First, interview bits from an Al Jazeera piece:
I would ask does Geldof know when it's Christmas time in Ethiopia? As perhaps the fact that we celebrate Christmas a few weeks later on the 7th of January could have misled him into thinking we don't know when it is. Reassure him from us that, after his last three reminders, we are well aware and don't need any more prompting.
and
The oft-quoted observation by Marx that "history repeats itself, first as tragedy, second as farce" applies here for both its acuteness and how it has become a cliche. The Band Aid songs reflect this pattern. They begin as an attempt to respond to catastrophe and then excise all historical context and specificity.  
and also
The political problem with these celebrity bashes, including the most recent legacy of Live 8 and its Make Poverty History allies just over nine years ago, is that dazzling, back-slapping performances resulted in lost focus when it came to structural power. 

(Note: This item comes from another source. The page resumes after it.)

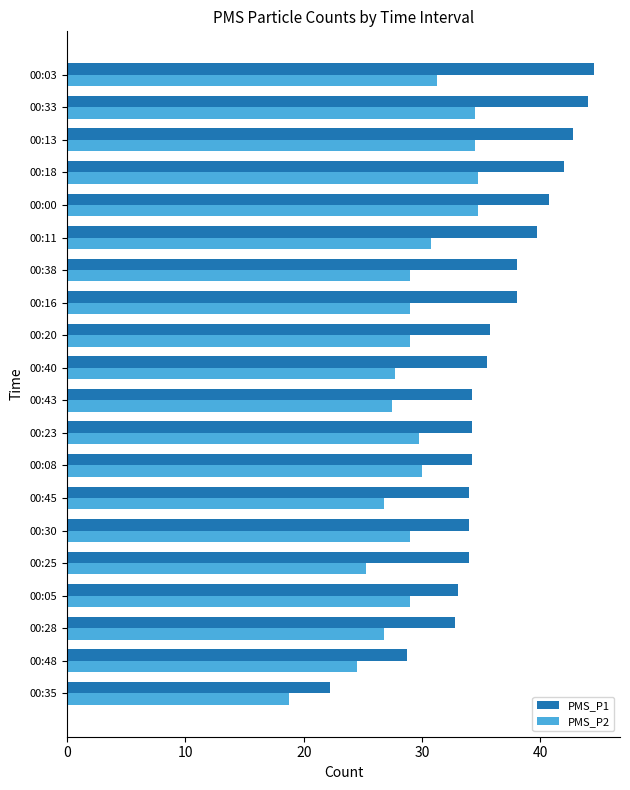

List the series in order of their peak value, highest first.

PMS_P1, PMS_P2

Bringing it back "home", a different view. Bryony Gordon writes about the comment Geldof and co. appear to be making about their public, those they expect to "donate" cash to their cause.  Some excerpts (emphasis mine. And yikes, I'm on page with a Gallagher brother):
Later, we learnt that Adele had quietly made a private donation to Oxfam. But in the shallow, self-promoting world of celebrity, the simple and silent act of handing over money to charity is not the done thing – that’s what we impoverished plebs do.
Instead, the rich and famous donate their precious time, and for this they expect to be celebrated and congratulated, as if before they flashed their expensively whitened teeth in the video for a song, we had no idea that Ebola was a problem
...
It’s not the troops deployed to Sierra Leone who are going to make a real difference – that honour will go to Geldof and his merry army of pop stars...

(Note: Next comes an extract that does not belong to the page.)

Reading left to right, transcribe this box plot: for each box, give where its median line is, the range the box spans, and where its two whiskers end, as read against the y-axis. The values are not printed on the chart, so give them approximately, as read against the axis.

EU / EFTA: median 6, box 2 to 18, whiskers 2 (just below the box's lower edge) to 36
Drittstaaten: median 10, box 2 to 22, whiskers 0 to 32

Which all reminds me of something Noel Gallagher said during Live 8 nine years ago: “Correct me if I’m wrong, but are they hoping that one of these guys from the G8 is on a quick fifteen-minute break at Gleneagles and sees Annie Lennox seeing 'Sweet Dreams’ and thinks 'f**k me, she might have a point there, … we should really drop the debt, you know’. It’s not going to happen, is it?